Ces 4 oublis ne pourront faire oublier que la compétence n’a de sens qu’en rapport avec l’exercice d’une activité et que le travail est donc premier, que le problème est moins d’opposer travail et formation que de les articuler pour construire des parcours de professionnalisation, que la formation n’est pas l’avenir des services formation mais plutôt les moyens diversifiés du développement professionnel et que la notion de compétence posera demain des problèmes juridiques nouveaux qui ne pourront être saisis avec les outils anciens lorsqu’elle aura fait voler en éclat les frontières entre qualification contractuelle et qualification personnelle, entre temps de travail et temps personnel et entre compétences personnelles et compétences professionnelles. Mais cette histoire là reste à écrire. C’est celle d’un droit de la formation qui aura muté en un droit de la compétence et dans lequel l’accès à la formation sera un moyen, parmi beaucoup d’autres, de développer ses compétences, c'est-à-dire de gagner en autonomie sur le plan professionnel et partant sur le plan personnel.

29/07/2011

Chapitre 7 Qui voit la médaille du travail devenir parchemin

Les médailles du travail récompensent l’ancienneté. Dans un modèle de la compétence, elles ne produisent que peu de sens, hormis la fidélité à l’entreprise. En effet, autant l’expérience peut professionnaliser, autant elle peut être source de déqualification. De ce point de vue, voir en chaque senior un tuteur potentiel est une absurdité : toute expérience ne fait ni ne vaut compétence.
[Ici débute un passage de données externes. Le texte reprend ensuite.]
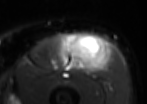
MRI of an extremity soft-tissue mass, one axial slice. Slice 42 of 85 in the series (ordered by position). T2-weighted fat-saturated. MR volume resampled by the dataset authors to the PET/CT grid (not the native acquisition matrix). 3.27 mm slice thickness. 147 × 104 image matrix. Male patient. From the clinical record (not read from this slice): histological type: extraskeletal osteosarcoma; grade: high; site of the primary tumour: right thigh.
Structures marked on this image (expert contour drawn on MRI and transferred to this co-registered scan by the dataset authors):
- gross tumour volume (mass): bounding box [x1, y1, x2, y2] px = [60, 33, 105, 70]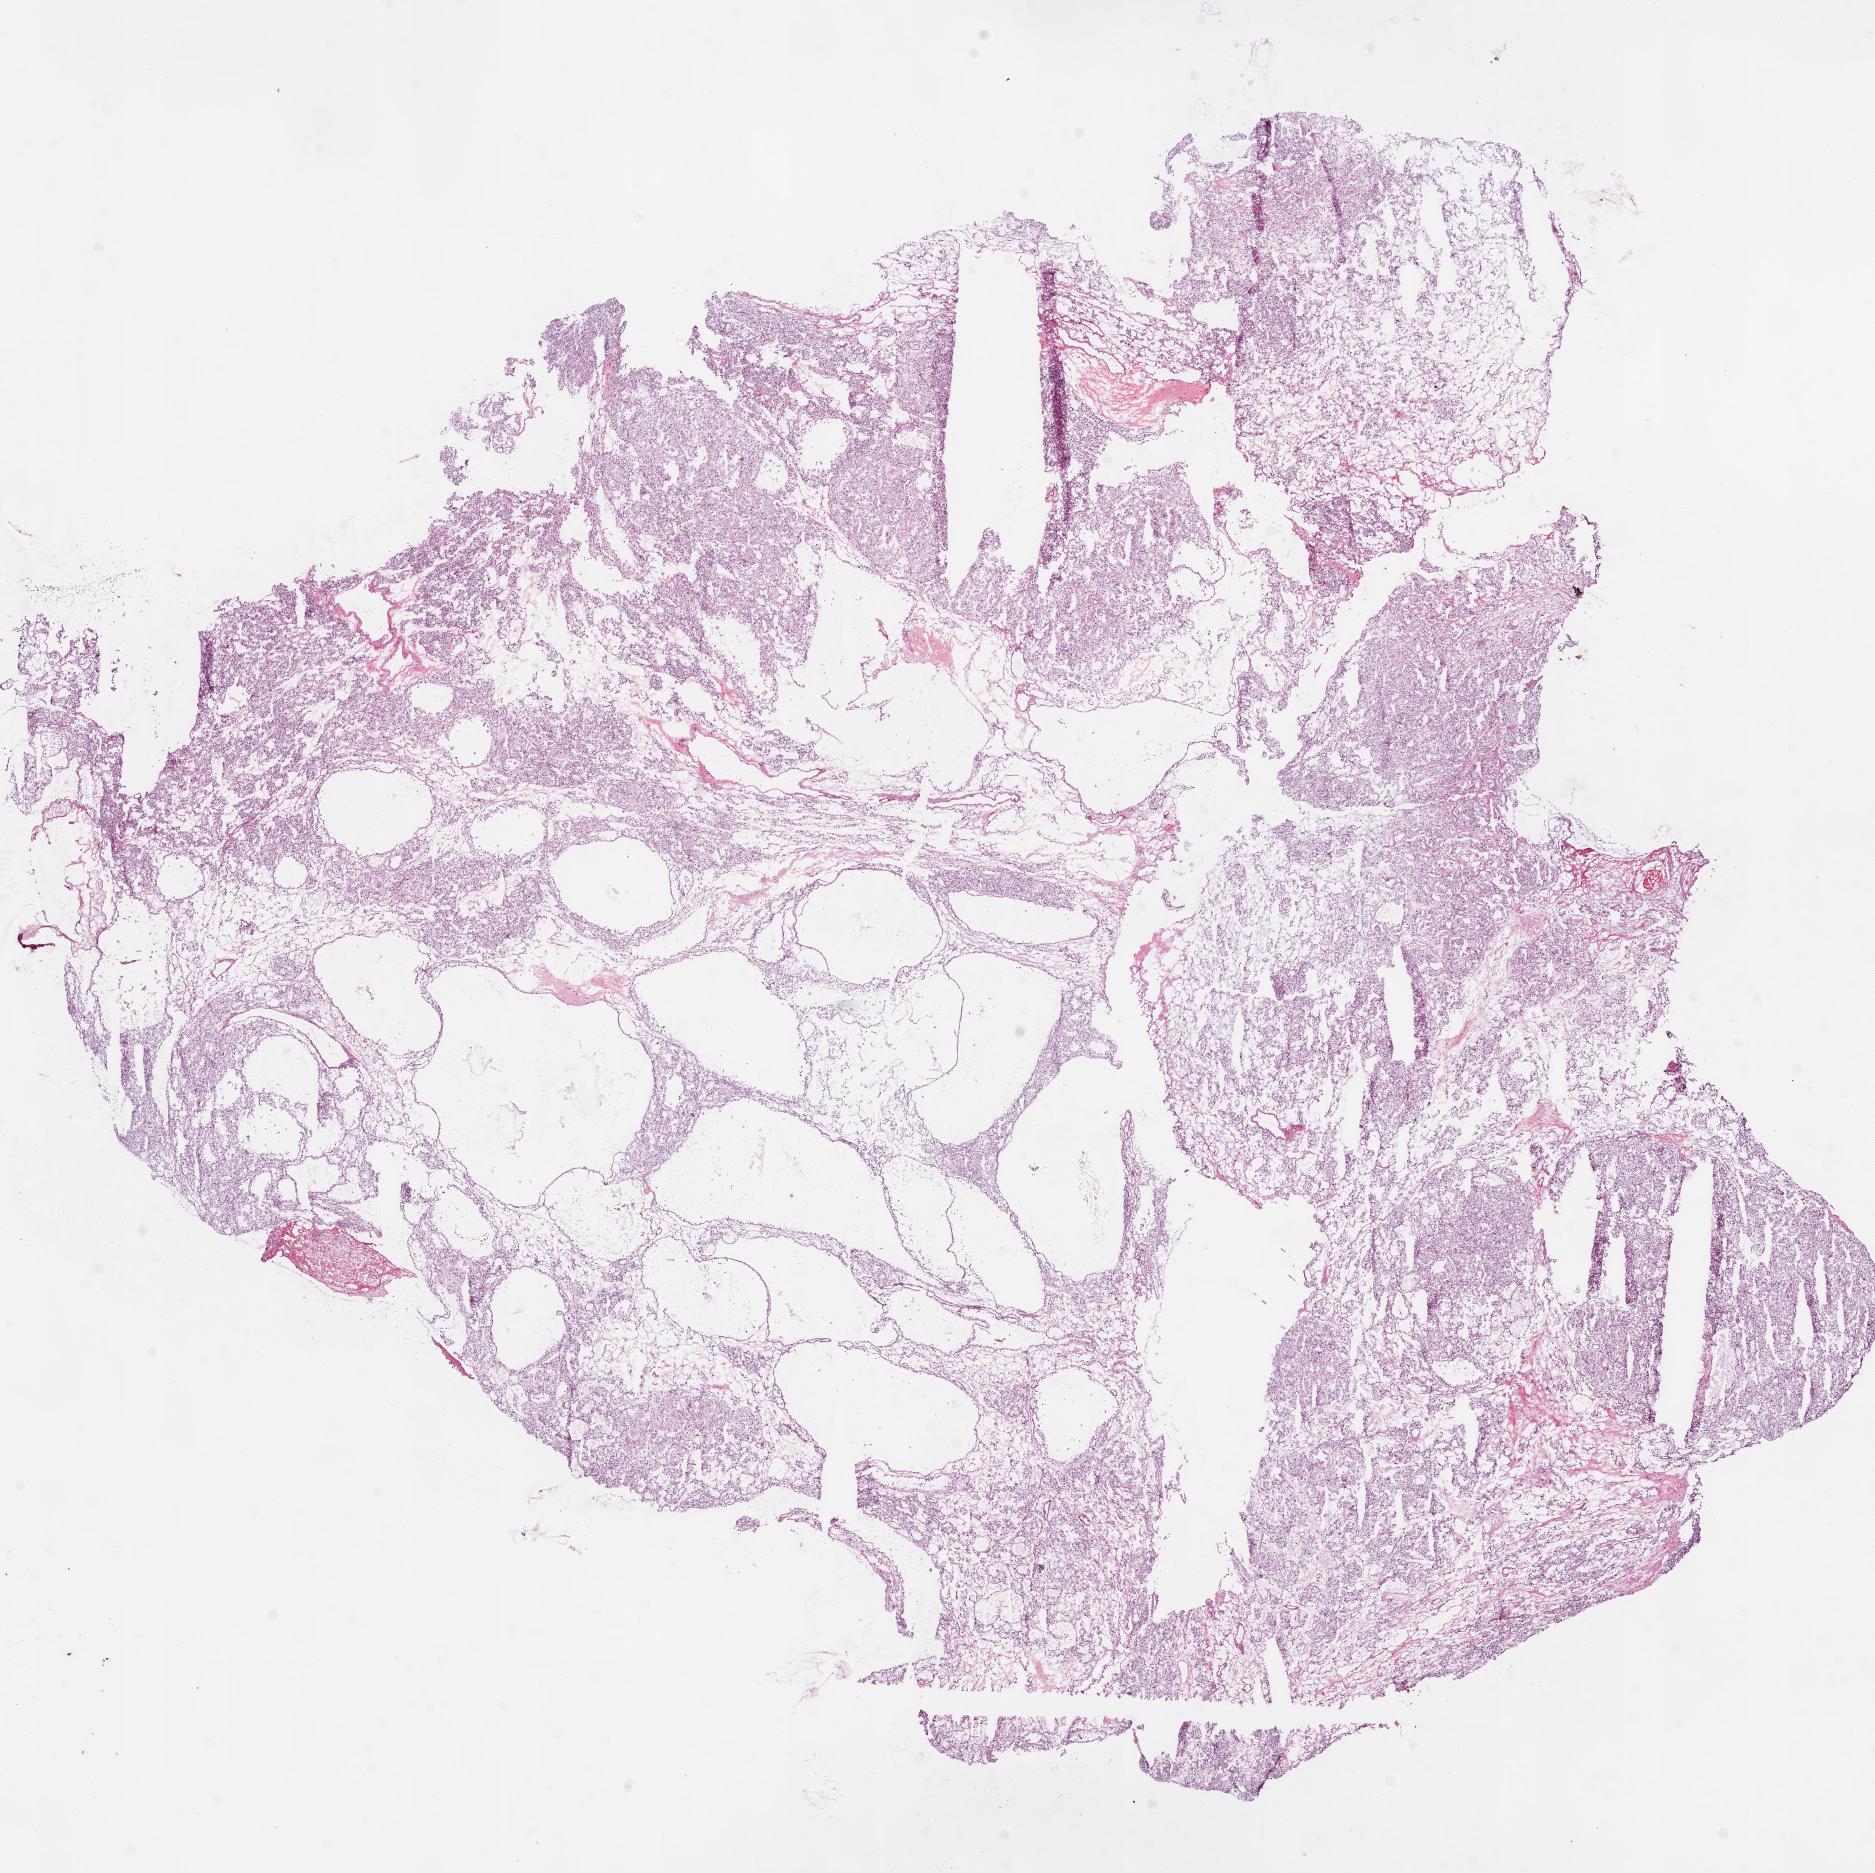
Whole-slide histology image, Hematoxylin and eosin (H&E) stained, low-resolution overview of the scanned area, about 15.0 x 15.0 mm (from a 20x scan), frozen section, sample: primary tumour, kidney. Patient: male, age at initial diagnosis 58 years. Histologic grade: G3 (poorly differentiated). Composition of this section per pathologist review: tumour cells 85%, tumour nuclei 80%, normal cells 0%, stromal cells 15%, necrosis 0%.
• AJCC pathologic stage: I
• laterality: left
• pathologic diagnosis: Clear cell adenocarcinoma, NOS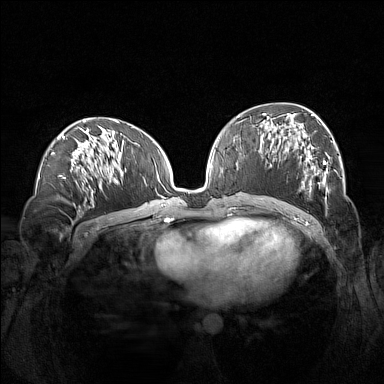
Breast MRI (dynamic contrast-enhanced), one axial slice. Dynamic contrast-enhanced series, time point 2 of 7 at this slice position (early post-contrast). 1.5 T. TE 1.8 ms, TR 5 ms. 1 mm slice thickness. 384 × 384 image matrix, field of view 360 × 360 mm. Female patient.
Annotated regions visible in this slice (semi-automatically segmented with operator editing):
- enhancing-tissue mask used for the functional tumour volume (all voxels passing the contrast-enhancement thresholds inside the analysis volume; usually the tumour): box from (x=260, y=113) to (x=330, y=199) px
Depuis 2002, la Validation des Acquis de l’Expérience a mis l’activité au même niveau que la formation pour l’accès à la certification. Dorénavant, c’est moins l’ancienneté que l’on trace que les compétences développées dans l’activité.

botticelli07.jpg

Botticelli - Portrait d'un jeune homme tenant une médaille

Reste à mettre en place les moyens pour que l’expérience se traduise en compétence, ce qui n’a rien d’automatique. Pourtant, selon l’Université de Princeton, sur l’ensemble de sa carrière professionnelle on acquiert 70 % de ses compétences par son travail, 20 % par ses collaborations avec autrui et 10 % par la formation formelle. Reste aux services formation à se préoccuper des 90 % et ne pas considérer qu’ils ne  sont  responsables que des 10 %.

28/07/2011

Chapitre 6 Quand les organisations syndicales s'éveilleront

La question de la compétence est appréhendée par le droit quasi-exclusivement sous l’angle de la compétence individuelle et du rapport individuel de travail.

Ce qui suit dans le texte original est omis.